Right, long story short, I liked this and deemed it worth the effort to try in production.

Search Engine

One of the fears I had with performing such a large transition from one blog engine to another this time around was that I had put some effort into getting my Google recognition up on a blog for the first time. This meant that I was going to have to figure out what to do about sitemaps and redirection in regards to the search engines.

Turns out its not that big of a deal for a small site like mine. I basically captured the roughly 50 articles that I had from my old site and created redirection links from each post to the new links in a _redirects file. This file is specified by Netlify (my host) as the way to generate 301 redirection links. I additionally implemented client side redirection in Javascript if for some reason I forget or the redirection links don't work. (Although you really need the 301's to work for the search engine's sake.)

Finally, I captured my old (Gatsby auto-generated) sitemap.xml. Referencing this in the robots.txt along side the new Docusaurus sitemap.xml and uploading it explicitly to the Google search engine will help google find the 301 redirection links faster. The recommendations that I've found online is that after 6 months I should remove the old sitemap.

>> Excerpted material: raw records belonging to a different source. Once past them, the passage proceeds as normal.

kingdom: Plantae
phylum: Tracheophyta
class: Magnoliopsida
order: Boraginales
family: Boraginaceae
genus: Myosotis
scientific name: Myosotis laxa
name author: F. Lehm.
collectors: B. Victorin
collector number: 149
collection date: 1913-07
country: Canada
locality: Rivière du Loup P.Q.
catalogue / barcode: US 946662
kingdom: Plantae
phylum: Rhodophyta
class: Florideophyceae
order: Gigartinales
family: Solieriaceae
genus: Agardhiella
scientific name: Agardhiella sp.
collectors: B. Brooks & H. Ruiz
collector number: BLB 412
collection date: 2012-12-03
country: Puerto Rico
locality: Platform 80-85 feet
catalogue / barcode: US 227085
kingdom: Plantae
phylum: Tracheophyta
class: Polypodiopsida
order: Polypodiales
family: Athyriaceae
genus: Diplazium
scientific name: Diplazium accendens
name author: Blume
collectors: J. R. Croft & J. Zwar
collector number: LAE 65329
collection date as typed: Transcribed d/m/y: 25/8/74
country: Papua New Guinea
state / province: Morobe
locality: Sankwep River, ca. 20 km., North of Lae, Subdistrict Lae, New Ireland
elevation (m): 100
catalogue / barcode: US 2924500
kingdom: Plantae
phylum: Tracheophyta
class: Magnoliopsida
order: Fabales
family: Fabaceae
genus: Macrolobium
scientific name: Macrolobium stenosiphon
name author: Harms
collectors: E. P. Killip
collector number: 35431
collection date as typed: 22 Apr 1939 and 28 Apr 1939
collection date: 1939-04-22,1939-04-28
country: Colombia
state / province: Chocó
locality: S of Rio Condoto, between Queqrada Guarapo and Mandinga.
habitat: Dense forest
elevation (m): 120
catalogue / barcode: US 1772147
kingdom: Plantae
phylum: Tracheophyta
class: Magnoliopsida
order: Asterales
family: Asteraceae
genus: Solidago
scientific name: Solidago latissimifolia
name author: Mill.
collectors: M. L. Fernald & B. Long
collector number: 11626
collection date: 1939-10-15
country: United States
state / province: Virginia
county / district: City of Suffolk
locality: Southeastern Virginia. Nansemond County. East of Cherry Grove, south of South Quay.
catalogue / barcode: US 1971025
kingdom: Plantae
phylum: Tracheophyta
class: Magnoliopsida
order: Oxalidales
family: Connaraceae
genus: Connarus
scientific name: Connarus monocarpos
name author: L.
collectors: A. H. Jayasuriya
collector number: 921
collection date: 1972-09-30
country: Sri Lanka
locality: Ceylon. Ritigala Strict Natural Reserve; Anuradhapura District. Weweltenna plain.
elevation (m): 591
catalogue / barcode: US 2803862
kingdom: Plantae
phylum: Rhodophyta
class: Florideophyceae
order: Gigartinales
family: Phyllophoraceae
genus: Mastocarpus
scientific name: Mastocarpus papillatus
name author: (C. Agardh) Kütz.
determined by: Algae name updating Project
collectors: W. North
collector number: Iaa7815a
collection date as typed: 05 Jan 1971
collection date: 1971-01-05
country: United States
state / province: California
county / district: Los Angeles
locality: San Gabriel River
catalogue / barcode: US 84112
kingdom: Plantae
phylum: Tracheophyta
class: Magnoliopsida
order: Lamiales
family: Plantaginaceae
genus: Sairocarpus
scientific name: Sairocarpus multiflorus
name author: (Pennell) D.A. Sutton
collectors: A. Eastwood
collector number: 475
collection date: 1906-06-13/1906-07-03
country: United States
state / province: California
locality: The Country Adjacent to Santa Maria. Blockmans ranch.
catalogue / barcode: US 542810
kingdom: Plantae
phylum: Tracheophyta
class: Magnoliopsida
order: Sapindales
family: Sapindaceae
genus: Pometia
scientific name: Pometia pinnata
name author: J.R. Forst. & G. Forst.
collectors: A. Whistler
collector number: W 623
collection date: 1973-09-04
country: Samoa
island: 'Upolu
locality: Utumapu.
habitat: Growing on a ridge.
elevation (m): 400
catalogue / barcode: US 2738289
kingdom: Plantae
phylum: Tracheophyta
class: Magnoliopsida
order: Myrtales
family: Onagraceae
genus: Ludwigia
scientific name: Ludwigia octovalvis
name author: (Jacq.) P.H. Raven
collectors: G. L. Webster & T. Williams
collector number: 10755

So this is great, a transition strategy for my site and search engine results.

Results

So far I actually have no real results beyond my local testing and initial deployment. This is the first article that I'm writing for the new system. I hope to soon start filling out the notes section as well. There is a tips and tricks markdown file I've been kicking around for awhile that I don't know what to do with.

All in all, I have some big plans for Docusaurus outside of my little blog site and hope that it continues to improve. The next things to try out are the Google Analytics plugins and possibly a Gitalk plugin for free-ish comment integration.